After finding the line that contains "RUN apt-get update && apt-get", give again that line and each one following it, exactly, until the records end.
□ □ □ □ □ □ □
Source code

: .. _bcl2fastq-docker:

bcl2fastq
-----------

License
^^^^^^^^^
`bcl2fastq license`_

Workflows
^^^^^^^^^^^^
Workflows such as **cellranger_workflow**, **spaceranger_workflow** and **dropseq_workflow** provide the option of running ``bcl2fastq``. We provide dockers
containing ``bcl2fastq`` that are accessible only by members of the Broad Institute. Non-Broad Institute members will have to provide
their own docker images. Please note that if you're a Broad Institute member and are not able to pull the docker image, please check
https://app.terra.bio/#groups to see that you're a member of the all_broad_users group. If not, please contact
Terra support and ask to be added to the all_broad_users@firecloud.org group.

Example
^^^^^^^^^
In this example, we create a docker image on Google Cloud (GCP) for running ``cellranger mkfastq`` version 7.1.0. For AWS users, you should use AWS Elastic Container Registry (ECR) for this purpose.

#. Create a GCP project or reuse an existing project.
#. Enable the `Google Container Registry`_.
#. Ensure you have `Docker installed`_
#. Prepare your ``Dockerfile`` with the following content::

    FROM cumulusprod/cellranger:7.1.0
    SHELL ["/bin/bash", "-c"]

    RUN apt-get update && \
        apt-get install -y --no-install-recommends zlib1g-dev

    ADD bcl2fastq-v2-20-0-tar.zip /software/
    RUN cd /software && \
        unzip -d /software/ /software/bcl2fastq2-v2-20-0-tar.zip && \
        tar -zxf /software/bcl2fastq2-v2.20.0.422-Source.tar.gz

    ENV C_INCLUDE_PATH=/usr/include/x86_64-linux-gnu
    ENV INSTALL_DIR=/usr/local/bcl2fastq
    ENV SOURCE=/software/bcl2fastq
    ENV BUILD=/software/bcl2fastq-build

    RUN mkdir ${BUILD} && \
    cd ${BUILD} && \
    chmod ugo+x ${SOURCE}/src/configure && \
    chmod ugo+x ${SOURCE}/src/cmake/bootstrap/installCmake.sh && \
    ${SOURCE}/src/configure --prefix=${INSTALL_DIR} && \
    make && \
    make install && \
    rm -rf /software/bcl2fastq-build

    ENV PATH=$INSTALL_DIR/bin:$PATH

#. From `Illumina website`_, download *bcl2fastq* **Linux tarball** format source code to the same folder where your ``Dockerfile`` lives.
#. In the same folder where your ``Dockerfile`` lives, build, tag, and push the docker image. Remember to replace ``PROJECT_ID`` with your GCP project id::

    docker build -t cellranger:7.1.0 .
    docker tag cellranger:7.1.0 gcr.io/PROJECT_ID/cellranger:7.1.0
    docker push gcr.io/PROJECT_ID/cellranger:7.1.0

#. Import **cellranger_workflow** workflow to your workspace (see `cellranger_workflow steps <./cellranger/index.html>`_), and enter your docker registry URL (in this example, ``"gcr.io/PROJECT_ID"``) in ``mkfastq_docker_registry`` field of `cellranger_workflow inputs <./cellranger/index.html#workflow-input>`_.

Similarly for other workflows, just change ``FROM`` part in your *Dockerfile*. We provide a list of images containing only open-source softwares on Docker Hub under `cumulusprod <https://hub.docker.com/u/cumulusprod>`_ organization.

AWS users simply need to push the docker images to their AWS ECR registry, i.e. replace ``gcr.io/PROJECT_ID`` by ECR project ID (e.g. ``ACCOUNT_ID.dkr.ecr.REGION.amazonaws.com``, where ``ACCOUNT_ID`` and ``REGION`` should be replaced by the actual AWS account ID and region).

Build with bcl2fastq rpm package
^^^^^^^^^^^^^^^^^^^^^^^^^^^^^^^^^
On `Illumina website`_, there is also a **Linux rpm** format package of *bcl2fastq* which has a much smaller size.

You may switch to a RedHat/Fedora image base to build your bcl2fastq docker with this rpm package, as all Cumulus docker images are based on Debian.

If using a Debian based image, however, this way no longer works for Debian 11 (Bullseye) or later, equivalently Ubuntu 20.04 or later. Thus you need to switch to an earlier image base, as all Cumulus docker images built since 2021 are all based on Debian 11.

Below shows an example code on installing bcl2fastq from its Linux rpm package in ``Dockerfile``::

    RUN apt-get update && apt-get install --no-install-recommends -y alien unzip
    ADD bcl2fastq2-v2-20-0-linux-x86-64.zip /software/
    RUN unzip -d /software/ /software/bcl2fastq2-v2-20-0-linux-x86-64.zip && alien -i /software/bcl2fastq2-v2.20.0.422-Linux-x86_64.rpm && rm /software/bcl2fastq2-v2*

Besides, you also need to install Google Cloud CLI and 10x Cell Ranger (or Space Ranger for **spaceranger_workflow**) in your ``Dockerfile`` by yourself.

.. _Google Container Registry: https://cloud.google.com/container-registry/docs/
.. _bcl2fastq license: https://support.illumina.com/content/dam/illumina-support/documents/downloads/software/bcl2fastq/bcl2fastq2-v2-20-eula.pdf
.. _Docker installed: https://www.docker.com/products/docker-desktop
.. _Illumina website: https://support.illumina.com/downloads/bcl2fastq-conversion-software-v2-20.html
□ □ □ □ □ □ □
> Answer area
    RUN apt-get update && apt-get install --no-install-recommends -y alien unzip
    ADD bcl2fastq2-v2-20-0-linux-x86-64.zip /software/
    RUN unzip -d /software/ /software/bcl2fastq2-v2-20-0-linux-x86-64.zip && alien -i /software/bcl2fastq2-v2.20.0.422-Linux-x86_64.rpm && rm /software/bcl2fastq2-v2*

Besides, you also need to install Google Cloud CLI and 10x Cell Ranger (or Space Ranger for **spaceranger_workflow**) in your ``Dockerfile`` by yourself.

.. _Google Container Registry: https://cloud.google.com/container-registry/docs/
.. _bcl2fastq license: https://support.illumina.com/content/dam/illumina-support/documents/downloads/software/bcl2fastq/bcl2fastq2-v2-20-eula.pdf
.. _Docker installed: https://www.docker.com/products/docker-desktop
.. _Illumina website: https://support.illumina.com/downloads/bcl2fastq-conversion-software-v2-20.html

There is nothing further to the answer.